Growth and Institutions: A Review of the Evidence

Library
J Aron
2000

Summary

What is the evidence for a link between institutions and economic growth across countries and over time? This paper, prepared for the 1997 World Development Report, reviews the economic literature that tries to link quantitative measures of institutions with growth of gross domestic product. It concludes that the evidence does suggest a link between the quality of institutions and investment and growth, but that the evidence is by no means robust.

North provides an institutional framework that can be understood with the economic literature to provide a rich interpretation of the effects of institutions on growth. The institutional framework affects growth because it is integral to the amount spent on both the costs of transactions and the costs of transformation in the production process. Institutions may be weaker in some countries because rules are simply absent, suboptimal or poorly enforced.

The way that empirical institutional measures are categorised is important for interpreting their effects. It is important to distinguish between measures that describe the attributes of institutions and those that evaluate their performance. Descriptions of features of institutions reveal nothing about how they perform. Another important distinction is between the performance of institutions and measures of social characteristics and political instability. Informal constraints are difficult to measure but some measures of social capital capture the extent of civic activity and associations, which in turn imply the existence of social constraints that may influence growth.

Correlations in growth models can suggest a relationship, but not the direction of causality. Also, adjustments are required to growth models to control two problems in particular:

  • Endogeneity: Institutions are considered ‘endogenous’ variables in growth models, as their value is partly determined within the structural system of the model. Few researchers take endogeneity seriously. The problem can be reduced by measuring institutional quality at the beginning of the period being studied.
  • Ordinality: Some indexes rank countries on a given criterion without specifying the degree of difference between countries, simply giving each country a ranking number. This can give misleading results.
  • Earlier data for institutional quality are positively correlated with subsequent growth. There are interesting positive correlations between institutional quality and social capital, and negative correlations with various social characteristics and political instability.
  • There are weak positive correlations between social capital and growth. Increased ethnic diversity is negatively and significantly correlated with institutional quality, and has a negative but insignificant impact on growth. Real growth in 1980-89 is negatively correlated with earlier measures of political instability.

▶ _Collected data_:
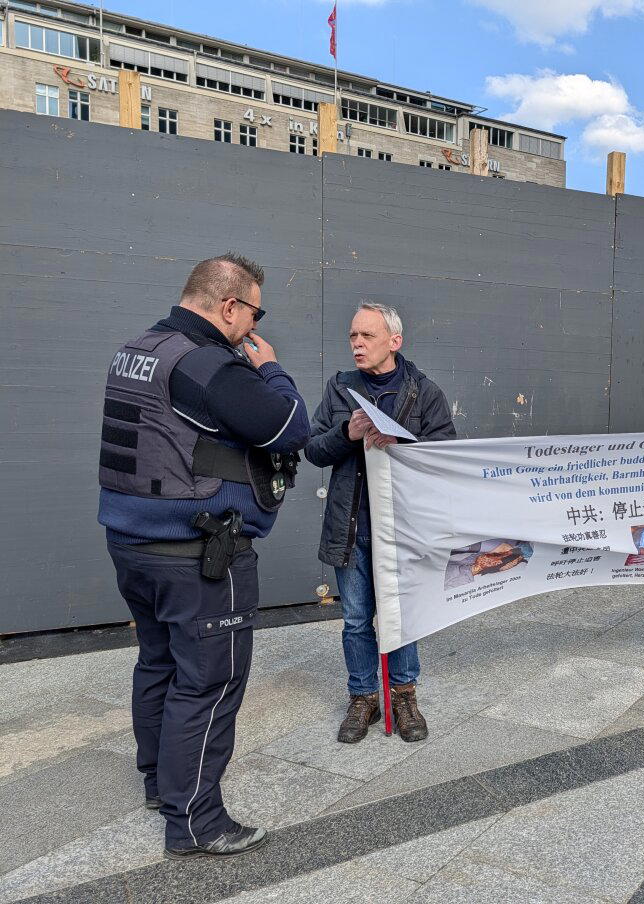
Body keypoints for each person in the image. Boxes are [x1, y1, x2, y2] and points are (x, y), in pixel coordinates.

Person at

▶ _Exercise_:
Using the institutions and growth summary, decide whether each statement agrees with it, answering yes or no and quoting the words that settle it: 1. The paper was written for the 1997 World Development Report. 2. Most researchers treat endogeneity seriously. 3. Greater ethnic diversity has a significant negative effect on growth. The listing has no connection to the text.

▶ _Solved exercise_:
1. Yes: "This paper, prepared for the 1997 World Development Report"
2. No: "Few researchers take endogeneity seriously."
3. No: "has a negative but insignificant impact on growth"